Over in the States, where in Chicago temperatures are dropping in what must feel like The Day After Tomorrow proportions, El Trumpo has declared that a bit of global warming wouldn’t go amiss, which is to say look folks, there’s no such thing. Naturally his views, being delusional, lead him to make such asymmetric pronouncements – since the Midwest drought, heatwaves, fires and other signs of climate change never result in similar expressions of intellectual vacuity.
It seems to me that around the world conditions are developing which could precipitate some immediate disasters which in the context of climate change would serve as useful distraction activities (a bit like Brexit, or another financial crash) and our rulers will simply be bereft of the mental capacity to see the wood for the trees.
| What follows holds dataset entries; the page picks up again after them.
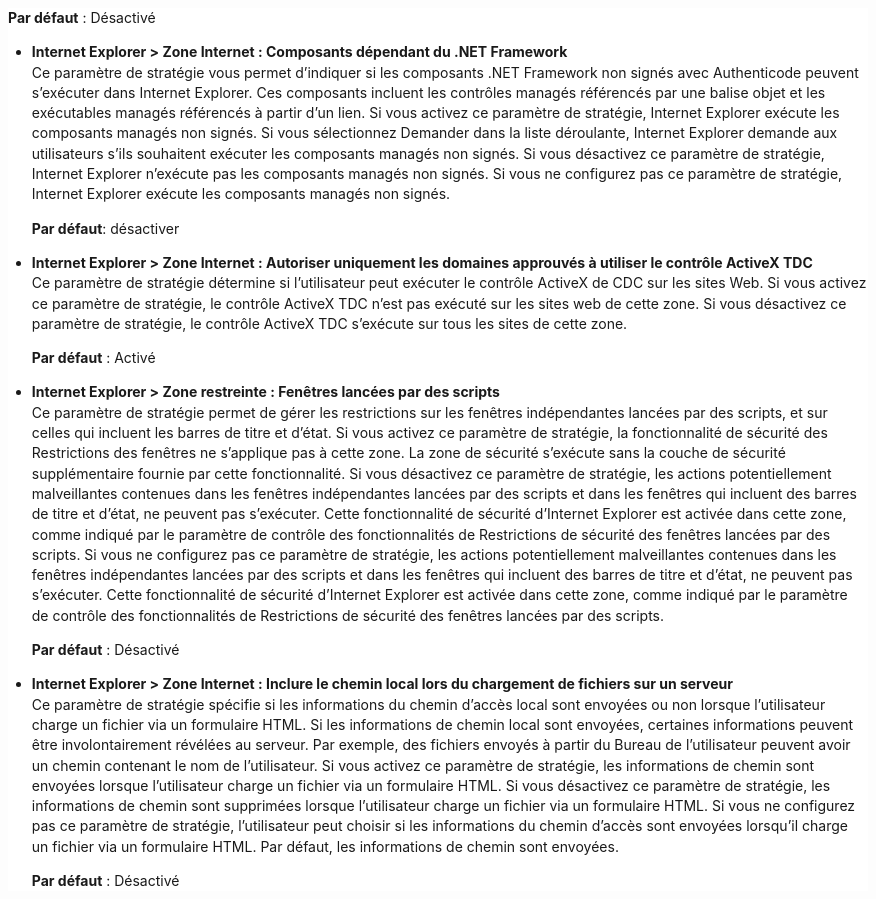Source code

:   **Par défaut** : Désactivé
  
- **Internet Explorer > Zone Internet : Composants dépendant du .NET Framework**  
  Ce paramètre de stratégie vous permet d’indiquer si les composants .NET Framework non signés avec Authenticode peuvent s’exécuter dans Internet Explorer. Ces composants incluent les contrôles managés référencés par une balise objet et les exécutables managés référencés à partir d’un lien. Si vous activez ce paramètre de stratégie, Internet Explorer exécute les composants managés non signés. Si vous sélectionnez Demander dans la liste déroulante, Internet Explorer demande aux utilisateurs s’ils souhaitent exécuter les composants managés non signés. Si vous désactivez ce paramètre de stratégie, Internet Explorer n’exécute pas les composants managés non signés. Si vous ne configurez pas ce paramètre de stratégie, Internet Explorer exécute les composants managés non signés.
  
  **Par défaut**: désactiver 
  
- **Internet Explorer > Zone Internet : Autoriser uniquement les domaines approuvés à utiliser le contrôle ActiveX TDC**  
  Ce paramètre de stratégie détermine si l’utilisateur peut exécuter le contrôle ActiveX de CDC sur les sites Web. Si vous activez ce paramètre de stratégie, le contrôle ActiveX TDC n’est pas exécuté sur les sites web de cette zone. Si vous désactivez ce paramètre de stratégie, le contrôle ActiveX TDC s’exécute sur tous les sites de cette zone.
  
  **Par défaut** : Activé 
  
- **Internet Explorer > Zone restreinte : Fenêtres lancées par des scripts**  
  Ce paramètre de stratégie permet de gérer les restrictions sur les fenêtres indépendantes lancées par des scripts, et sur celles qui incluent les barres de titre et d’état. Si vous activez ce paramètre de stratégie, la fonctionnalité de sécurité des Restrictions des fenêtres ne s’applique pas à cette zone. La zone de sécurité s’exécute sans la couche de sécurité supplémentaire fournie par cette fonctionnalité. Si vous désactivez ce paramètre de stratégie, les actions potentiellement malveillantes contenues dans les fenêtres indépendantes lancées par des scripts et dans les fenêtres qui incluent des barres de titre et d’état, ne peuvent pas s’exécuter. Cette fonctionnalité de sécurité d’Internet Explorer est activée dans cette zone, comme indiqué par le paramètre de contrôle des fonctionnalités de Restrictions de sécurité des fenêtres lancées par des scripts. Si vous ne configurez pas ce paramètre de stratégie, les actions potentiellement malveillantes contenues dans les fenêtres indépendantes lancées par des scripts et dans les fenêtres qui incluent des barres de titre et d’état, ne peuvent pas s’exécuter. Cette fonctionnalité de sécurité d’Internet Explorer est activée dans cette zone, comme indiqué par le paramètre de contrôle des fonctionnalités de Restrictions de sécurité des fenêtres lancées par des scripts.
  
  **Par défaut** : Désactivé 
  
- **Internet Explorer > Zone Internet : Inclure le chemin local lors du chargement de fichiers sur un serveur**  
  Ce paramètre de stratégie spécifie si les informations du chemin d’accès local sont envoyées ou non lorsque l’utilisateur charge un fichier via un formulaire HTML. Si les informations de chemin local sont envoyées, certaines informations peuvent être involontairement révélées au serveur. Par exemple, des fichiers envoyés à partir du Bureau de l’utilisateur peuvent avoir un chemin contenant le nom de l’utilisateur. Si vous activez ce paramètre de stratégie, les informations de chemin sont envoyées lorsque l’utilisateur charge un fichier via un formulaire HTML. Si vous désactivez ce paramètre de stratégie, les informations de chemin sont supprimées lorsque l’utilisateur charge un fichier via un formulaire HTML. Si vous ne configurez pas ce paramètre de stratégie, l’utilisateur peut choisir si les informations du chemin d’accès sont envoyées lorsqu’il charge un fichier via un formulaire HTML. Par défaut, les informations de chemin sont envoyées.
  
  **Par défaut** : Désactivé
Reading Why We Get The Wrong Politicians (Atlantic Books, 2018) by Spectator assistant editor Isabel Hardman I was expecting to find a hack’s cynical demolition job of politicians in line with the view expressed recently that if they – the politicians – were running a business, they’d all be sacked. But no, the book I thought was sane and evenly balanced, and from my own experience accurate in the way it portrays the creaking, dysfunctional state of UK governance. A more accurate title of the book may have been Why We Get The Politicians We Deserve – in the system we’ve got. It’s a timely book, given the current mess, but doesn’t really help us discover how we might get the right politicians. A few tweaks to our parliamentary system won’t do the job. A hugely better informed electorate just might. An engaged electorate in a mature democracy – there’s a fine thought.